The Golden Rule: Never Burn Bridges
Once upon a time, in a former life of mine, I made my living as a full-time musician. I played guitar, wrote and sang songs, did comedy, recorded a couple of albums, and performed at hundreds of coffeehouses, nightclubs, colleges and concert halls. I toured extensively, opened up for several national acts, and did a lot of radio and TV shows. I met many famous people, and even more unknown but incredibly talented folks along the way. I often tell people that I lived the life of a traveling bohemian artist-musician during that rare window of time between when The Pill came out, and AIDS came in! All in all, I followed my dreams, sewed a lot of wild oats and had a great time! [If you’re curious, check out my Music Website … or if you really want a good laugh, watch this ancient video of me performing the song “Music, Sex & Cookies.”]
There was one piece of advice I got during that time period that I still remember, and have carried with me throughout my successive jobs in the business world. There’s a well-known cliché in the music business that careers are often very short-lived, and that meteoric rises to fame are usually followed by swift drops back into obscurity. One evening I was sharing the bill with another performer who had just such a career arc – he had risen to national fame and huge sellout concerts on the strength of a couple of Top 40 hits from his debut album, and then lacking a strong followup quickly found himself back to playing small clubs and dive bars within a few short years. This guy was actually a really nice, warm, friendly and grounded person, unlike many of the egotistical self-absorbed wannabes I had met over the years. He said something to me that night that I’ll never forget: “Make sure you treat everyone you meet on your way up the ladder with respect and kindness, and don’t forget them … because you’ll meet those same exact people on your way back down on the other side. Never burn bridges!”
What great advice that is for job-seekers, or for that matter anyone in the business world! Most careers follow a natural arc. While not usually as dramatic as the quick rises and falls of a career in the entertainment industry, people in every business have successes and failures, and climbs up (and sometimes back down) corporate ladders. The best way to guarantee long-term success is to lay the groundwork for a strong network of relationships all along the way. Remaining conscious of that Golden Rule of always treating people with respect – the way you’d want them to treat you – and realizing that you might cross paths with the same people you do business with today in some other seemingly unrelated situation in the future is key. Obviously, the process of networking as a job-seeking activity can only be made easier by having a stockpile of relationships built up over time spent following this Golden Rule pathway.
I can recall many times as a recruiter when I worked with candidates who later became decision-makers and hiring authorities, and then turned around and used me as a recruiter to help fill jobs at their new companies because they like the way I worked with them. There were also thousands of other candidates that I interviewed and worked with, who for various reasons I couldn’t really help and who didn’t get jobs through me. Even though they didn’t represent immediate payoffs to me as a recruiter (i.e. commissions) I always tried to treat those other candidates with the same attention and respect as the ones I placed. I often re-encountered those candidates later in other situations, and they almost always remembered the way I treated them. Those people often became my future networking contacts, references, customers or business associates in totally unexpected places. You never know when or where you’re going to re-encounter the people you meet and do business with on a day-to-day basis. Throughout life – and especially in business, treating people right is critical. It’s really true that “what goes around, comes around.”

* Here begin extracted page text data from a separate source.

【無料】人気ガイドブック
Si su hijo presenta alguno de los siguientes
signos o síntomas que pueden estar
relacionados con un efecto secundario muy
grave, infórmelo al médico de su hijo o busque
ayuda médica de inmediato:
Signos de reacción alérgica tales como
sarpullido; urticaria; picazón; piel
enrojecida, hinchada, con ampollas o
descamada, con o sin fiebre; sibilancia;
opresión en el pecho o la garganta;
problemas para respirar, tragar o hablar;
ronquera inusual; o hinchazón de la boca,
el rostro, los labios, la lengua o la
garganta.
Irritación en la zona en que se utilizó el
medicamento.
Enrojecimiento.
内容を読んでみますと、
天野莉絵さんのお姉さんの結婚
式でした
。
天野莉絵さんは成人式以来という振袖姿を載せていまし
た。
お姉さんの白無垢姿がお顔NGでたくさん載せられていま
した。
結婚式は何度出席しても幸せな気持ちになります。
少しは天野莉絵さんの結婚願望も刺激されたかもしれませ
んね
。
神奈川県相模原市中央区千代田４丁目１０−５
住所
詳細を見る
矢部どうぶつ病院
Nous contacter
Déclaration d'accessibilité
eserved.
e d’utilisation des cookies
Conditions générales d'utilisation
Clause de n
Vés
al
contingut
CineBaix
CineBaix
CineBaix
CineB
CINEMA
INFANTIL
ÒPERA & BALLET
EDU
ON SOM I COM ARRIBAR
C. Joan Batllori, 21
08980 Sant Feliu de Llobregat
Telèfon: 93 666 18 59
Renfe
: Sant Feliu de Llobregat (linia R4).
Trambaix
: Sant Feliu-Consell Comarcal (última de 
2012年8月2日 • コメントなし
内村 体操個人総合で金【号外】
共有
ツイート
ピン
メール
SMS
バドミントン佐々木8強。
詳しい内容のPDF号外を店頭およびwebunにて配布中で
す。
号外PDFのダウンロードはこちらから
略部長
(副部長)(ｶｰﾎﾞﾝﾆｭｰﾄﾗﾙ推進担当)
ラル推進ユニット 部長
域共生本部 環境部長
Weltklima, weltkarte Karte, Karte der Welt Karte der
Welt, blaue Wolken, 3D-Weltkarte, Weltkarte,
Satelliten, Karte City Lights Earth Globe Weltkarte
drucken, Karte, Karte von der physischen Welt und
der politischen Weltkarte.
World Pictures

Now I realize that this advice is not always easy to follow. Job-seekers encounter situations almost every day where others seem to be doing the exact opposite. Examples of this are people not returning phone calls or emails, company representatives being unresponsive or ignoring applicants, gatekeepers or HR people or recruiters or interviewers acting unprofessionally, people failing to follow-up with you, etc. – the list seems endless! Exiting a job (especially when it was not your idea) is another example of a situation where following this advice may be particularly difficult. In each of these cases, there is a natural tendency to get angry, blame others and lash out. However, leaving a company on good terms, and in a totally professional manner – no matter what the circumstances – is always the best approach. [See “The Proper Way to Quit a Job.”] Again, you never know where or when you’re going to re-encounter those same people. We’ve all heard the generic interview advice to “never speak ill of your former employers.” As your mother probably told you, if you don’t have something nice to say, then don’t say anything at all! Staying away from any negative talk is always the best tactic. It’s not always easy to do, but remembering the Golden Rule and trying to Never Burn Bridges is a long-term strategy that is guaranteed to put you on the best path for future success.